Researchers can determine whether a child is using such a rule in some set of problems by testing him or her on a number of division problems. The child is said to be using the rule whenever the pattern of behaviors (answers or methods of solution) on some set of the problems fits the rule. The child does not have to state the rule explicitly.
Though the concept of "rule" was controversial two decades ago, today it provides a basis for one of the most promising approaches for exact specification of the cognitive structures underlying child performance. Indeed, it also promises more generally to provide a powerful tool for describing change and continuity in cognitive organization.
In practice, research based on the rule-assessment approach has been characterized by two prominent features. First, it has provided highly differentiated models of regularities in behavior across contexts, including not only correct performances but also errors. This research has articulated the Piagetian hypothesis that errors form coherent patterns that derive from developmentally immature procedures (see Roberts, 1981; Siegler, 1981, 1983). Thus, both errors and correct performances can serve as indexes of the current state of a child's rule system for a particular task domain.

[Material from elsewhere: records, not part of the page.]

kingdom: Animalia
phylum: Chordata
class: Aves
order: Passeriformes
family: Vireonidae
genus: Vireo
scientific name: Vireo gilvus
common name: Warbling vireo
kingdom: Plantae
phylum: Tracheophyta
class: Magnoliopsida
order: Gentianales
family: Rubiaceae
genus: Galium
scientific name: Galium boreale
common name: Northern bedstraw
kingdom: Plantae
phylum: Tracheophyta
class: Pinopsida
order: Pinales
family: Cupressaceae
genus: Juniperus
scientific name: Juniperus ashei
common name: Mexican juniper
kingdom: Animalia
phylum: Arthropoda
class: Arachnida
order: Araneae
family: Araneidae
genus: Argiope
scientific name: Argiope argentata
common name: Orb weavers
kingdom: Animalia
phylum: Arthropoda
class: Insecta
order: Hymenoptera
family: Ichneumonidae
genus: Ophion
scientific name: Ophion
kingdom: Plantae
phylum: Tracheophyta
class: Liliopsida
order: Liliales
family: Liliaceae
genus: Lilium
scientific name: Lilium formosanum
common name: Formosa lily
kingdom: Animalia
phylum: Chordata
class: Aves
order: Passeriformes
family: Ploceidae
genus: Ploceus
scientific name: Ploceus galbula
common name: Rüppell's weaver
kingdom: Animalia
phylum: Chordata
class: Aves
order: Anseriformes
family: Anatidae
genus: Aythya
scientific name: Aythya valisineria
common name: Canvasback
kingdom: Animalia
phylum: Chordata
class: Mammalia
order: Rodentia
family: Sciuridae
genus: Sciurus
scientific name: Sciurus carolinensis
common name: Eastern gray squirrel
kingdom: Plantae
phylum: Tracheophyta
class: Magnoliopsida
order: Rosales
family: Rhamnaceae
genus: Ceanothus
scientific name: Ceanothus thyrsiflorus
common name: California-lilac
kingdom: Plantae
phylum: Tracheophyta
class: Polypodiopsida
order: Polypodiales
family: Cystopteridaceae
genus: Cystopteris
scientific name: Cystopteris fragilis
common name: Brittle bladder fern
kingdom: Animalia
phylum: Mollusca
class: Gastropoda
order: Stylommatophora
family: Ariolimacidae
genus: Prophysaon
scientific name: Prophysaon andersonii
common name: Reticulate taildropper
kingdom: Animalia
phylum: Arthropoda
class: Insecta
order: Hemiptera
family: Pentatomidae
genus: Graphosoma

Second, the rule-assessment approach has fostered what might be called a "particulate" view of the child's mind. The methods are designed to detect rules in specified, interrelated tasks, in which the rules are described in terms closely tied to the tasks. Changes in performance are typically explained in terms of modifications, additions, or deletions of particular rules. Just as the philosopher Hume was criticized for depicting the mind as a "bundle of perceptions," some researchers who use rule-assessment techniques might be criticized for depicting the mind as a bundle of rules. Although such localism avoids the postulation of global, vague cognitive metamorphoses, it is in danger of treating the child too narrowly—as merely a solver of division problems, for example.
This pull toward the particular seems to be necessary if researchers are to deal with the effects of specific environments, but there is no need to stop with the particular. In some work in this tradition, children's goals figure in the definition of every rule, and these goals can apply across situations. Moreover, the idea of a rule system seems to have within it the seeds of an approach that combines the particular with the general, because rules must articulate with one another in such a system (Anderson, 1982; Siegler and Klahr, 1982) and because the construction of rules must be determined in part by the general nature of the child's information-processing system.
What seems to be required is the construction of a framework that expressly integrates methods for examining large-scale developmental changes, such as the general developmental levels, with approaches for analyzing particular rule systems. Toward this end, a straightforward approach would combine the use of developmental scales to analyze broad-scale patterns with the use of rule-assessment methods to analyze particular sets of tasks included in those scales. Thus, developmentalists can move toward a richer, fuller portrait of the development of the child in context.